En Espagne, où il réside depuis quasiment une demi-décennie, mais aussi en France, en Italie, en Belgique, aux Pays-Bas ou en Allemagne, la formule a trouvé son public. Et il y a quelques mois, l’Académie catalane de la musique distinguait le jeune korafola (joueur de kora) en lui attribuant le prix Alicia, dans la catégorie des talents émergents.
Pour son nouveau projet discographique, baptisé Kairo, le Sénégalais de 27 ans a davantage privilégié ce qui relève de la production et s’est donné le temps qui lui avait fait défaut précédemment. Cette fois, il a essayé ses chansons en live avant de les enregistrer, pour voir ce qu’il pouvait « ajouter, enlever afin qu’elles soient plus matures ».
Sur le plan artistique, il explique avoir voulu « suivre le même chemin » avec ses trois complices (dont le percussionniste Aleix Tobias, de longue date aux côtés de la réfugiée sahraouie Aziza Brahim) : une rencontre entre sa culture casamançaise, avec ses influences mandingues, et celle de son pays d’accueil – tout musicien doit être perméable à son environnement et s’en inspirer, considère-t-il.
Il s’y était déjà attelé à l’époque de Nio, notamment sur Mansani, une chanson traditionnelle de chez lui qu’il avait « mixée » avec le flamenco andalou, un style dont il est tombé amoureux dès qu’il l’a découvert … sans même savoir que d’autres artistes d’Afrique de l’Ouest avaient déjà emprunté ce pont entre leur continent et la péninsule ibérique, à commencer par le Malien Toumani Diabaté en compagnie du groupe madrilène Ketama sur Songhaï en 1988, mais aussi plus tard Djeli Moussa Diawara, Zal Sissokho (et tout récemment Ali Boulo Santo Cissoko) !
Ce sens du dialogue interculturel, par instruments interposés, relève d’une forme d’héritage pour ce natif de la Gambie qui a grandi à Ziguinchor dans la famille de sa mère, des griots.
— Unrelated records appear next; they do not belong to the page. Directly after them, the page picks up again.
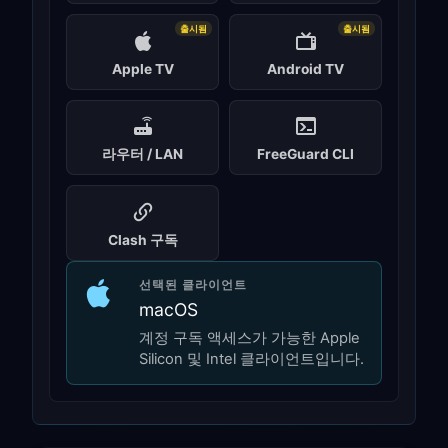
출시됨
출시됨
Apple TV
Android TV
라우터 / LAN
FreeGuard CLI
Clash 구독
선택된 클라이언트
macOS
계정 구독 액세스가 가능한 Apple
Silicon 및 Intel 클라이언트입니다.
Les musiciens y sont nombreux. « Seckou Keita est mon cousin, on vient de la même maison. Sa maman est une Cissoko comme la mienne », précise-t-il. Il y a aussi Maher Cissoko, son oncle qui s’est installé et a développé sa carrière en Suède. Chaque année, il faisait venir en Casamance des Scandinaves, si bien que le jeune Momi, pour lequel avait été fabriqué un modèle enfant de kora, a pris l’habitude de dépasser les différences.
Il compte retourner là-bas prochainement pour y « recharger les batteries », mais sait qu’il ne pourra guère s’y attarder, car en Europe, les sollicitations se multiplient. Lui qui ne parlait pas un mot d’espagnol quand il y est venu la première fois pour une conférence à Barcelone en 2018 s’est fait une place, et un nom : il remplacera Ballake Sissoko, un des maitres de la kora, sur quelques dates du spectacle Les Routes de l’esclavage 1444-1888 créé et dirigé par le chef d’orchestre catalan Jordi Savall.
Tout récemment aussi, le musicien et producteur américain Michael League, fondateur au début du millénaire du groupe de jazz fusion Snarky Puppy, l’a contacté pour participer au prochain album de Youssou N’Dour sur lequel il travaille. « C’est un honneur immense », confie Momi, qui a encore du mal à y croire. « Je me retrouve en train de jouer de la kora et de faire de chœurs pour Youssou N’Dour, et il m’a remercié ! C’est trop pour moi », s’amuse-t-il, touché par l’humilité de son illustre compatriote, qui a proposé de lui donner un coup de main le moment venu pour faire connaitre sa musique au Sénégal. De quoi lever les derniers doutes, et donner confiance.